What you should do =>
Transcribe the records verbatim, images excluded.

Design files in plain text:
╔══
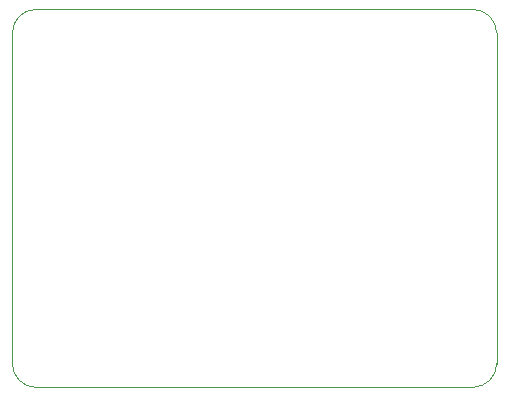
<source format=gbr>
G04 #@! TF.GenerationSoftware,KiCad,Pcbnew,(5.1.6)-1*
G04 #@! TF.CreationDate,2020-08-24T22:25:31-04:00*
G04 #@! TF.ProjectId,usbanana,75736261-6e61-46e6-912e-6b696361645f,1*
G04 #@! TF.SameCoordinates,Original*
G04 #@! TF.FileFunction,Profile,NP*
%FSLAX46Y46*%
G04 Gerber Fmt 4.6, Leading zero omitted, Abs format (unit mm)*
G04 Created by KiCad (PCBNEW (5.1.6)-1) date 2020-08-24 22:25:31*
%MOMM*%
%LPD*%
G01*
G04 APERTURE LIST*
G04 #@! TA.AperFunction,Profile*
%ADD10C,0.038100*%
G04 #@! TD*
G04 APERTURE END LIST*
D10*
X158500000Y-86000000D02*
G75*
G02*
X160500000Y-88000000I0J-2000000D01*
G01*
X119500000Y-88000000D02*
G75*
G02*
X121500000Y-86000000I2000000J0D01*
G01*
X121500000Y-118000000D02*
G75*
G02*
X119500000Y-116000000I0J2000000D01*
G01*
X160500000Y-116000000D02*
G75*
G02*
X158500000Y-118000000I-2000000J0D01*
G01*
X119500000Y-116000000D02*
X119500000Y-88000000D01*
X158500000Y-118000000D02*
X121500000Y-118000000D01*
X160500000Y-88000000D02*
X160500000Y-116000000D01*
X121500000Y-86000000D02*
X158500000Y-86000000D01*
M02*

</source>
╚══
Solution below =>
<source format=gbr>
G04 #@! TF.GenerationSoftware,KiCad,Pcbnew,(5.1.6)-1*
G04 #@! TF.CreationDate,2020-08-24T22:25:31-04:00*
G04 #@! TF.ProjectId,usbanana,75736261-6e61-46e6-912e-6b696361645f,1*
G04 #@! TF.SameCoordinates,Original*
G04 #@! TF.FileFunction,Profile,NP*
%FSLAX46Y46*%
G04 Gerber Fmt 4.6, Leading zero omitted, Abs format (unit mm)*
G04 Created by KiCad (PCBNEW (5.1.6)-1) date 2020-08-24 22:25:31*
%MOMM*%
%LPD*%
G01*
G04 APERTURE LIST*
G04 #@! TA.AperFunction,Profile*
%ADD10C,0.038100*%
G04 #@! TD*
G04 APERTURE END LIST*
D10*
X158500000Y-86000000D02*
G75*
G02*
X160500000Y-88000000I0J-2000000D01*
G01*
X119500000Y-88000000D02*
G75*
G02*
X121500000Y-86000000I2000000J0D01*
G01*
X121500000Y-118000000D02*
G75*
G02*
X119500000Y-116000000I0J2000000D01*
G01*
X160500000Y-116000000D02*
G75*
G02*
X158500000Y-118000000I-2000000J0D01*
G01*
X119500000Y-116000000D02*
X119500000Y-88000000D01*
X158500000Y-118000000D02*
X121500000Y-118000000D01*
X160500000Y-88000000D02*
X160500000Y-116000000D01*
X121500000Y-86000000D02*
X158500000Y-86000000D01*
M02*

</source>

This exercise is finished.